No siempre es aceptable salir justo al finalizar el horario. Si bien cada trabajador tiene una jornada definida con un horario de inicio y fin, la problemática surge al diferenciar entre el tiempo de trabajo efectivo y el momento de salir físicamente de la oficina. Según el artículo 34.5 del Estatuto de los Trabajadores, el tiempo de trabajo se computa desde el inicio hasta el fin de la jornada. Por ejemplo, si se trabaja de 7 a 15 horas, se comienza a trabajar a las 7 de la mañana y se cesa la actividad a las 15 horas. Esto implica que, a partir de las 15 horas, se deja de trabajar, se procede a recoger las pertenencias y, posteriormente, se abandona el lugar de trabajo.
Por lo tanto, bajo esta interpretación de la norma, si a las 15 horas del ejemplo ya se está saliendo por la puerta, esto sugiere que se ha cesado la actividad laboral antes del horario establecido. Sin embargo, como es comprensible, esta situación siempre dependerá del contexto, de la índole del trabajo, de las responsabilidades previas a la salida, e incluso de la relación laboral con los superiores.
El artículo 54 del Estatuto de los Trabajadores detalla los requisitos y regulaciones relativas a los despidos disciplinarios. En este apartado, no existe una norma que dictamine que se puede despedir a alguien únicamente por irse al terminar su jornada. Sin embargo, sí se menciona el incumplimiento de posibles deberes laborales que podrían transgredirse si se sale exactamente a la hora. Para empezar, el apartado b establece que “la indisciplina o desobediencia en el trabajo” se considera un incumplimiento contractual.

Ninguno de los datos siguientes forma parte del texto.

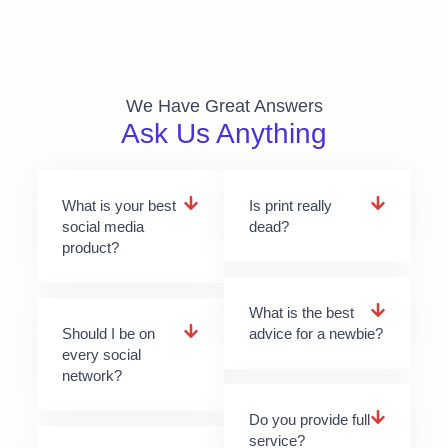
We Have Great Answers​
Ask Us Anything
What is your best
Is print really
social media
dead?
product?
What is the best
Should I be on
advice for a newbie?
every social
network?
Do you provide full
service?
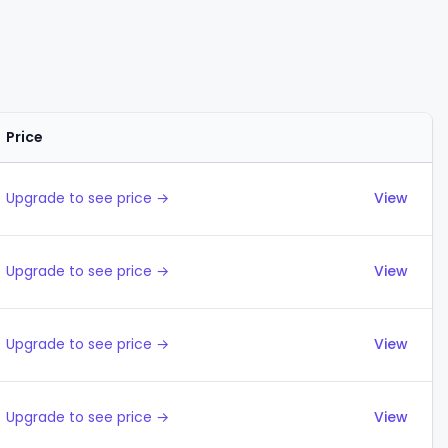
Price
Actions
Upgrade to see price →
View
Upgrade to see price →
View
Upgrade to see price →
View
Upgrade to see price →
View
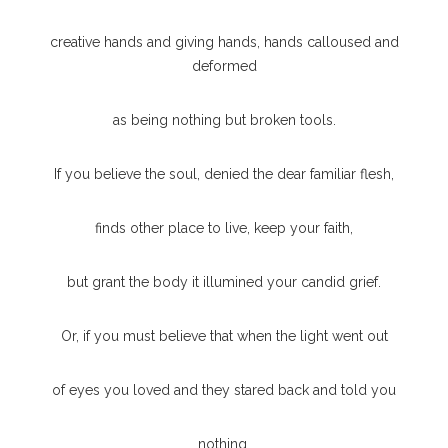
creative hands and giving hands, hands calloused and
deformed
as being nothing but broken tools.
If you believe the soul, denied the dear familiar flesh,
finds other place to live, keep your faith,
but grant the body it illumined your candid grief.
Or, if you must believe that when the light went out
of eyes you loved and they stared back and told you
nothing,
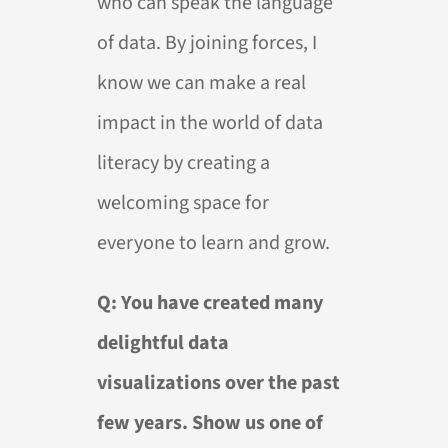
who can speak the language
of data. By joining forces, I
know we can make a real
impact in the world of data
literacy by creating a
welcoming space for
everyone to learn and grow.
Q: You have created many
delightful data
visualizations over the past
few years. Show us one of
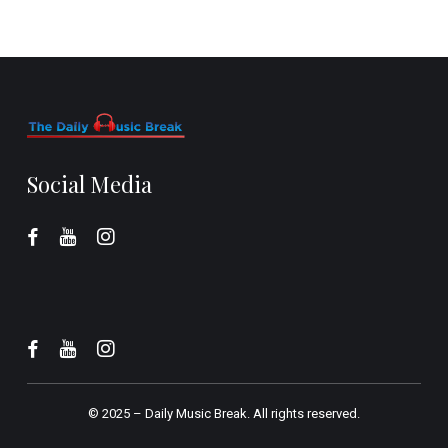
Social Media
© 2025 –
Daily Music Break.
All rights reserved.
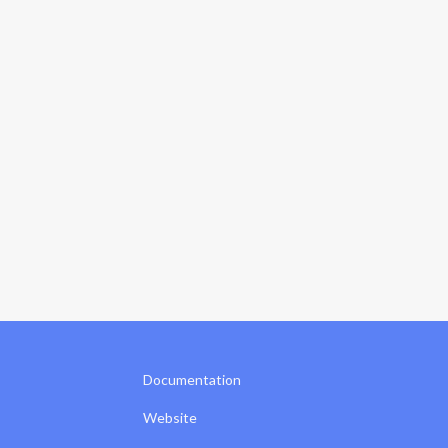
Documentation
Website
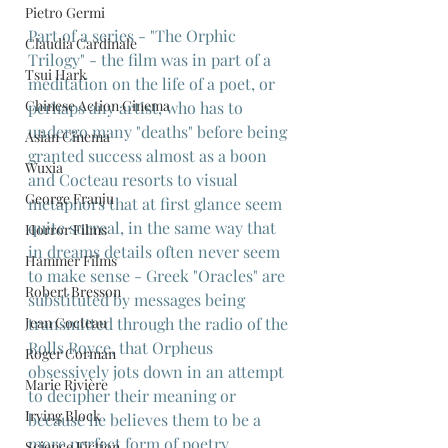
Pietro Germi
Part of a series - "The Orphic 
Claudia Cardinale
Trilogy" - the film was in part of a 
Tsui Hark
meditation on the life of a poet, or 
Chinese Action Cinema
perhaps any artist, who has to 
undergo many "deaths" before being 
Asian Cinema
granted success almost as a boon 
Wuxia
and Cocteau resorts to visual 
George Franju
metaphors that at first glance seem 
quite surreal, in the same way that 
Horror Films
in dreams details often never seem 
Hammer Films
to make sense - Greek "Oracles" are 
Robert Bresson
substituted by messages being 
Jean Cocteau
transmitted through the radio of the 
Rolls Royce, that Orpheus 
Roger Corman
obsessively jots down in an attempt 
Marie Rivière
to decipher their meaning or 
Irving Block
because he believes them to be a 
more perfect form of poetry.
Science Fiction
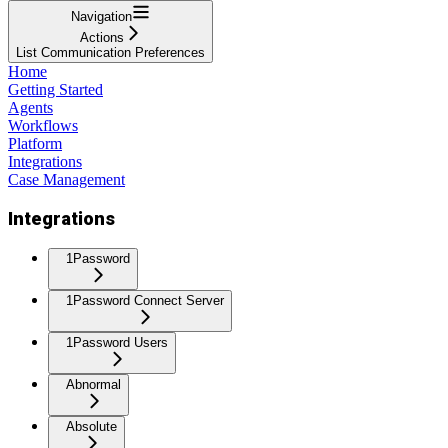
Navigation
Actions
List Communication Preferences
Home
Getting Started
Agents
Workflows
Platform
Integrations
Case Management
Integrations
1Password
1Password Connect Server
1Password Users
Abnormal
Absolute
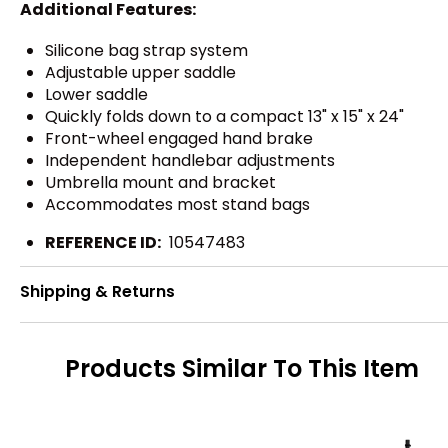
Additional Features:
Silicone bag strap system
Adjustable upper saddle
Lower saddle
Quickly folds down to a compact 13" x 15" x 24"
Front-wheel engaged hand brake
Independent handlebar adjustments
Umbrella mount and bracket
Accommodates most stand bags
REFERENCE ID:
10547483
Shipping & Returns
Products Similar To This Item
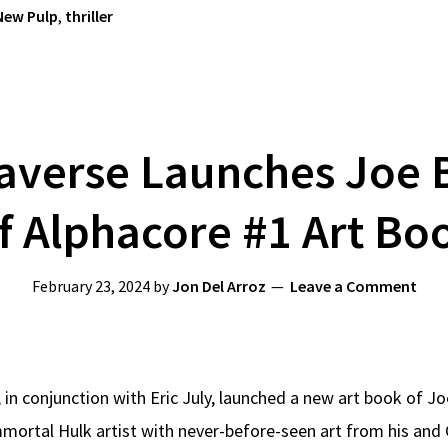
New Pulp
,
thriller
paverse Launches Joe 
f Alphacore #1 Art Bo
February 23, 2024
by
Jon Del Arroz
Leave a Comment
 in conjunction with Eric July, launched a new art book of Jo
mortal Hulk artist with never-before-seen art from his and 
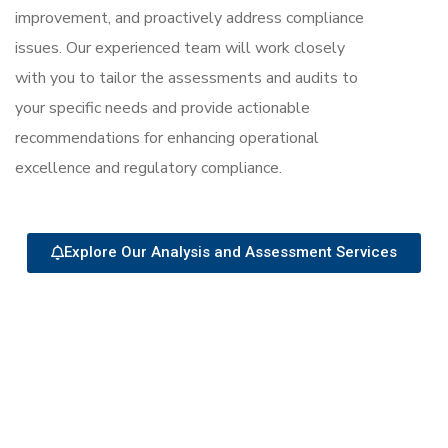
improvement, and proactively address compliance
issues. Our experienced team will work closely
with you to tailor the assessments and audits to
your specific needs and provide actionable
recommendations for enhancing operational
excellence and regulatory compliance.
Explore Our Analysis and Assessment Services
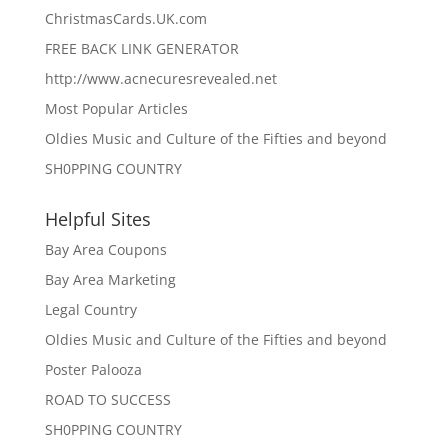
ChristmasCards.UK.com
FREE BACK LINK GENERATOR
http://www.acnecuresrevealed.net
Most Popular Articles
Oldies Music and Culture of the Fifties and beyond
SH0PPING COUNTRY
Helpful Sites
Bay Area Coupons
Bay Area Marketing
Legal Country
Oldies Music and Culture of the Fifties and beyond
Poster Palooza
ROAD TO SUCCESS
SH0PPING COUNTRY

Luego, el apartado d señala que “la transgresión de la buena fe contractual” puede ser una causa de despido. Esto implica que si se interrumpe el trabajo antes de tiempo con el único propósito de salir por la puerta a la hora exacta, se podría estar vulnerando la buena fe del contrato. También se encuentra el apartado e, que advierte que “la disminución continuada y voluntaria en el rendimiento de trabajo” también puede considerarse un incumplimiento contractual. De nuevo, dejar de trabajar antes de que termine la jornada laboral para salir puntualmente puede interpretarse como una reducción en el desarrollo de las tareas para retirarse a esa hora, lo que también podría acarrear un despido disciplinario.

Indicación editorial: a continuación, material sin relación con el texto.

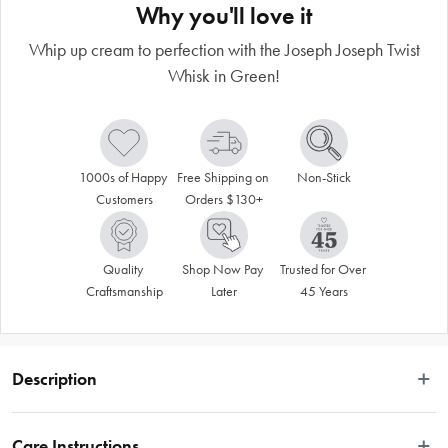
Why you'll love it
Whip up cream to perfection with the Joseph Joseph Twist
Whisk in Green!
1000s of Happy 
Free Shipping on 
Non-Stick
Customers
Orders $130+
Quality 
Shop Now Pay 
Trusted for Over 
Craftsmanship
Later
45 Years
Description
"
Care Instructions
Whip up cream to perfection with the Joseph Joseph Twist Whisk in Green!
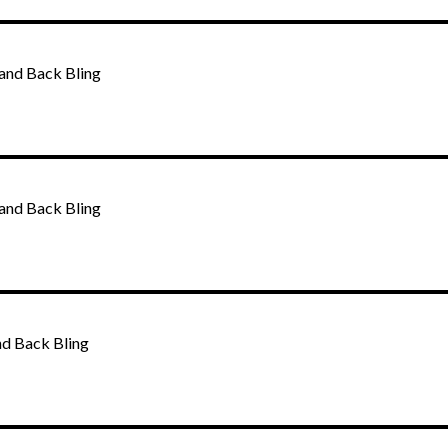
and Back Bling
and Back Bling
nd Back Bling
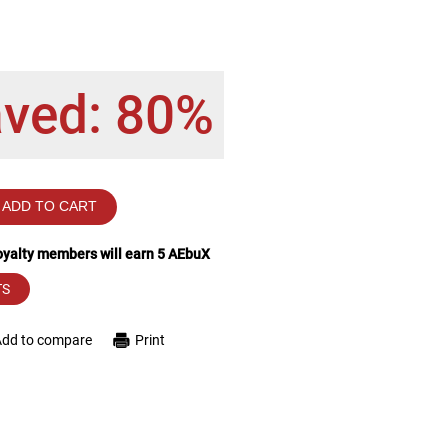
aved: 80%
ADD TO CART
loyalty members will earn
5
AEbuX
TS
Add to compare
Print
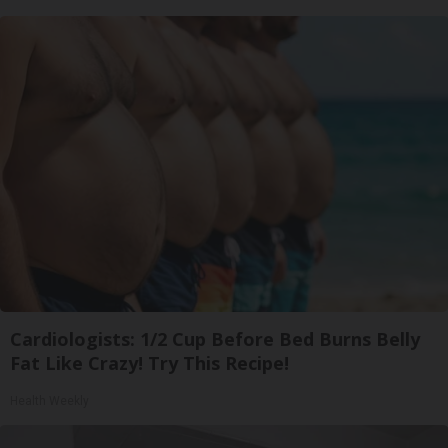
Cardiologists: 1/2 Cup Before Bed Burns Belly
Fat Like Crazy! Try This Recipe!
Health Weekly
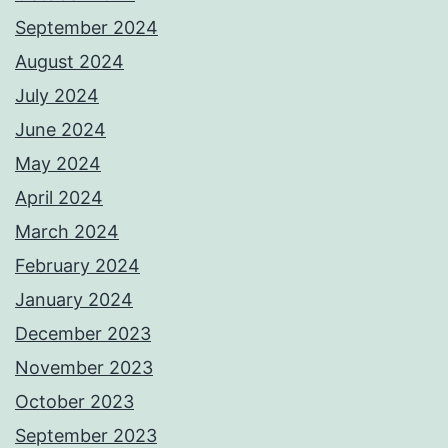
September 2024
August 2024
July 2024
June 2024
May 2024
April 2024
March 2024
February 2024
January 2024
December 2023
November 2023
October 2023
September 2023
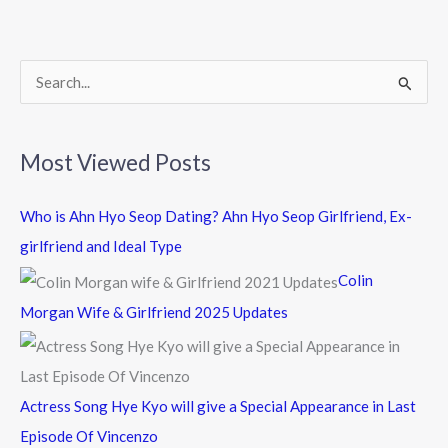
o
o
k
S
e
a
Most Viewed Posts
r
c
Who is Ahn Hyo Seop Dating? Ahn Hyo Seop Girlfriend, Ex-
h
girlfriend and Ideal Type
f
Colin
o
Morgan Wife & Girlfriend 2025 Updates
r
:
Actress Song Hye Kyo will give a Special Appearance in Last
Episode Of Vincenzo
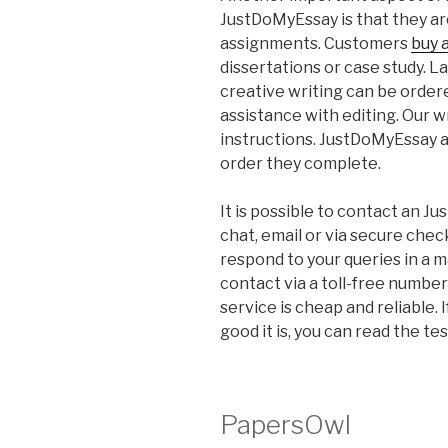
JustDoMyEssay is that they ar
assignments. Customers
buy 
dissertations or case study. La
creative writing can be order
assistance with editing. Our wr
instructions. JustDoMyEssay al
order they complete.
It is possible to contact an 
chat, email or via secure che
respond to your queries in a m
contact via a toll-free number
service is cheap and reliable.
good it is, you can read the t
PapersOwl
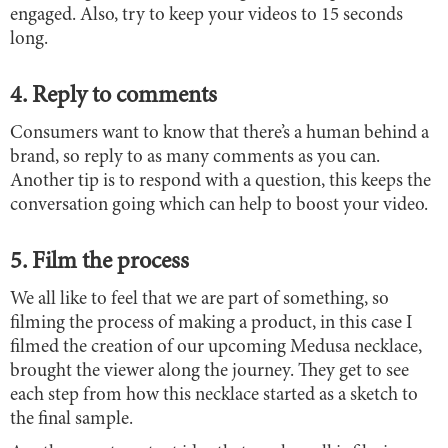
engaged. Also, try to keep your videos to 15 seconds
long.
4. Reply to comments
Consumers want to know that there’s a human behind a
brand, so reply to as many comments as you can.
Another tip is to respond with a question, this keeps the
conversation going which can help to boost your video.
5. Film the process
We all like to feel that we are part of something, so
filming the process of making a product, in this case I
filmed the creation of our upcoming Medusa necklace,
brought the viewer along the journey. They get to see
each step from how this necklace started as a sketch to
the final sample.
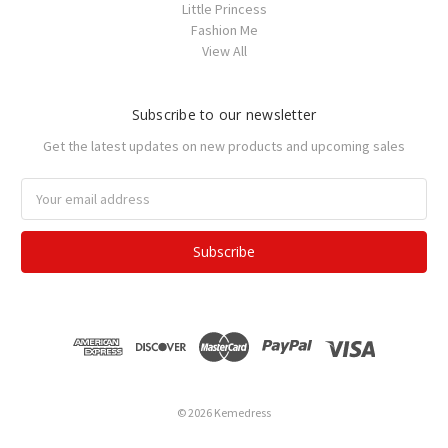
Little Princess
Fashion Me
View All
Subscribe to our newsletter
Get the latest updates on new products and upcoming sales
Email
Address
© 2026 Kemedress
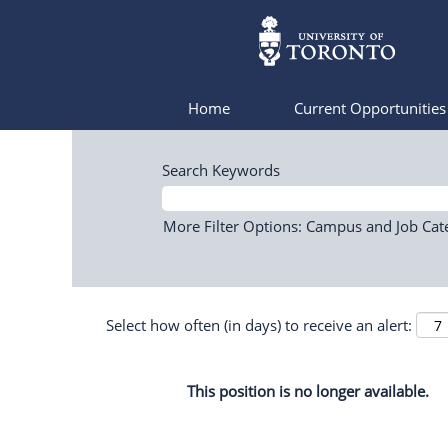
Home
Current Opportunitie
Search Keywords
More Filter Options: Campus and Job Cat
Select how often (in days) to receive an alert:
This position is no longer available.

Es importante destacar que la normativa contiene disposiciones bastante generales, por lo que la aplicación siempre dependerá de las características específicas de cada trabajo. Ser puntual al salir no es negativo ni un motivo de despido, pero sí podría serlo lo que se haga para poder retirarse exactamente a la hora. En este sentido, no se puede despedir a un empleado solo por salir de su jornada laboral de manera puntual. No obstante, si se interrumpe el trabajo antes de que finalice la jornada para poder salir por la puerta de la oficina, establecimiento o fábrica a la hora, esto sí podría resultar en un despido disciplinario, ya que se estaría abandonando las tareas o la producción de forma voluntaria antes de tiempo.
Como se ha mencionado, esto también dependerá de cada empresa y de cada empleado. Si existe una relación cordial y buena comunicación, es probable que no haya inconveniente si se deja de trabajar unos minutos antes. Sin embargo, en una empresa muy estricta o donde se busquen motivos para generar problemas debido a una mala relación con el superior, es crucial ser cauteloso con el momento en que se finalizan las tareas laborales.